* [ACTIONS TO TAKE]
(A) From the article on transfer pricing of intangible property, extract word for word the part that opens with the words containing "5) Workforce, goodwill, and" and closes with "other similar items.".
(B) Extend the article on transfer pricing of intangible property, beginning right after its last line.

* [DOCUMENT EXCERPT]
***

The Rules Governing Cross-Border Intercompany Transfer Pricing of Intangible Property for Multinational Corporations

By Anthony Diosdi


Multinational corporations usually engage in a variety of cross-border intercompany transactions. A common arrangement is for a U.S. parent corporation to license its intangibles to a foreign subsidiary for exploitation abroad. When such a transfer takes place, a “transfer price” must be computed in order to satisfy various financial reporting, tax, and other regulatory requirements. Internal Revenue Code Section 482 governs the transfer pricing rules and provides that multinational corporations must allocate their worldwide profits among the various countries in which they operate. To this end, Section 482 and its regulations adopt an arm’s-length standard for evaluating the appropriateness of a transfer price. To arrive at an arm’s-length result, a multinational corporation must select and apply the method that provides the most reliable estimate of an arm’s-length price.

Under Section 482 of the Internal Revenue Code, the Internal Revenue Service (“IRS”) is empowered to reallocate income, deductions, credits and allowances among business enterprises controlled directly or indirectly by the same interests as may be necessary clearly to reflect the income of each such enterprise. In effect, the IRS is empowered to shift income, deductions and credits in order to produce the tax results that would have been obtained if the related parties had been dealing as independent parties at arm’s length. The Section 482 arm’s length standard applies to all transfers of intangible property. For transfer pricing purposes, an “intangible” includes any of the following items:

1) patents, inventions, formulae, processes, designs, patterns, or know-how;

2) copyrights and literary, musical, or artistic compositions;

3) trademarks, trade names, or brand names;

4) franchises, licenses, or contracts;

5) Workforce, goodwill, and customer relations;

6) methods, programs, systems, procedures, campaigns, surveys, studies, forecasts, estimates, customer lists, or technical data, and;

7) other similar items.

***

* [SUPPLIED RECORDS]
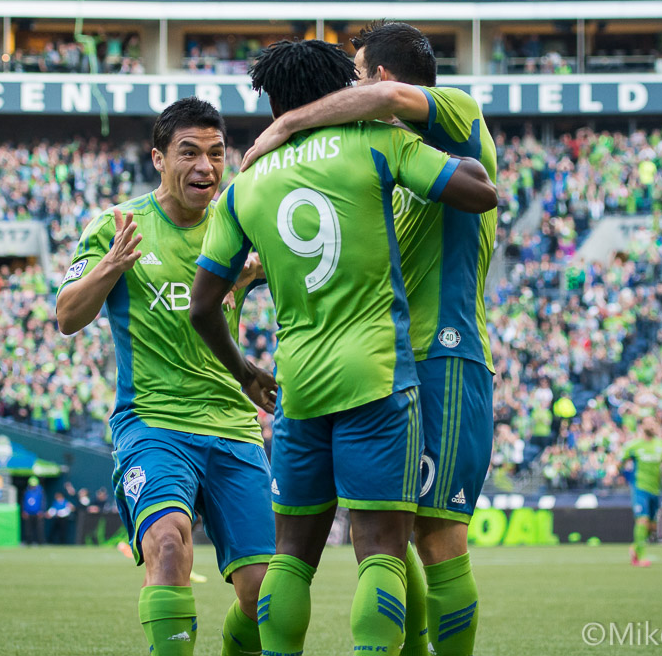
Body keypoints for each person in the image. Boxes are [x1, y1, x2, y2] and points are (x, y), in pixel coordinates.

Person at [189, 38, 496, 656]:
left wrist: (246, 370)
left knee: (311, 552)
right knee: (388, 543)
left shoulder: (247, 185)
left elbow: (201, 306)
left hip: (338, 373)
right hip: (381, 369)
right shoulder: (377, 145)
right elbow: (474, 192)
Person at [56, 97, 276, 656]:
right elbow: (67, 317)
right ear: (158, 158)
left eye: (216, 154)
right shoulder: (118, 226)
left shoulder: (238, 226)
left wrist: (254, 273)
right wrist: (110, 267)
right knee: (169, 546)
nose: (205, 166)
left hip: (232, 426)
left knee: (264, 596)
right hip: (153, 423)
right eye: (189, 153)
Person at [619, 416, 662, 567]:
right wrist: (619, 472)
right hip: (639, 487)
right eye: (648, 422)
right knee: (642, 520)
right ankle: (641, 556)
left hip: (656, 489)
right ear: (642, 426)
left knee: (652, 527)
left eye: (654, 422)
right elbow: (620, 461)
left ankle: (635, 547)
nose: (651, 425)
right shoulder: (634, 445)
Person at [21, 476, 45, 546]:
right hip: (28, 513)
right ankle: (29, 542)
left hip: (38, 513)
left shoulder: (40, 491)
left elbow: (43, 502)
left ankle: (40, 542)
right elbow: (23, 502)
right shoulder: (26, 491)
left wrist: (41, 511)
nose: (32, 487)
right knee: (28, 529)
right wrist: (24, 511)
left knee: (39, 529)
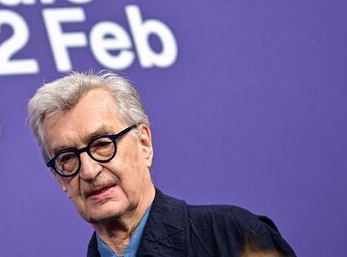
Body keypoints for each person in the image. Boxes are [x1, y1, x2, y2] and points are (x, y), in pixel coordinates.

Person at [27, 71, 295, 257]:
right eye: (67, 158)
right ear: (59, 179)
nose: (88, 170)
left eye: (101, 144)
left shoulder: (234, 237)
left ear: (144, 143)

***

* [RESULTS FOR EACH TASK]
(A)
5) Workforce, goodwill, and customer relations;

6) methods, programs, systems, procedures, campaigns, surveys, studies, forecasts, estimates, customer lists, or technical data, and;

7) other similar items.

(B)
Transfers of Intangible Property

The starting point under the regulations of Section 482 is to identify the owner of the intangible property. The owner of intangible property is typically the entity that owns a legally protected right to exploit the intangible. The owner of intangible property that is not legally protected will generally be the entity that bore the greatest part of the development costs. Because in theory the owner and a related party may enjoy the rights of intangibles through consolidated groups (e.g., one by the other or both by a common owner), the regulations to Section 482 refer to the owner as the controlled owner and the party using rights to the intangible as the controlled person.

The general rule is that when a controlled corporation pays inadequate consideration for the right to exploit an intangible, and the transfer retains a substantial interest in the intangible, the arm’s length consideration should be in the form of a taxable royalty. That is, unless under the circumstances a different classification of the payment is more appropriate. There are three primary methods for estimating an arm’s length charge for transfers of intangibles:

1) The comparable uncontrolled transaction method or “CUT;”

2) The comparable profits method or CPM; and

3) The profit split method or PSM.

The parties involved in the transfer of intangible property must select and apply the method which provides the most reliable estimate of an arm’s length price.

Comparable Uncontrolled Transaction Method

The CUT method generally provides the most direct and reliable measure of an arm’s length royalty. It may be used if the same intangible is transferred in both the controlled and uncontrolled transactions and only minor differences exist between the uncontrolled and the controlled transactions, provided that these differences have a definite and reasonably ascertainable effect on pricing and that appropriate adjustments are made for them.

Although all the general factors for determining comparability of the controlled and uncontrolled transactions described in the regulations must be considered. To be considered comparable both intangibles must be used in connection with similar products or processes within the same general industry or market and must have similar profit potential. Basically, controlled and uncontrolled transfers of intangibles used for the same product type in the same industry will be comparable if they are anticipated to generate substantially the same tax benefits for the transferees. The profit potential of an intangible involves calculating the net present value of the benefits to be derived from the use of the intangibles by the transferee. Profit potential is most reliably measured by direct calculations, based on reliable projections of the net present value of the benefits to be realized through use of the intangible.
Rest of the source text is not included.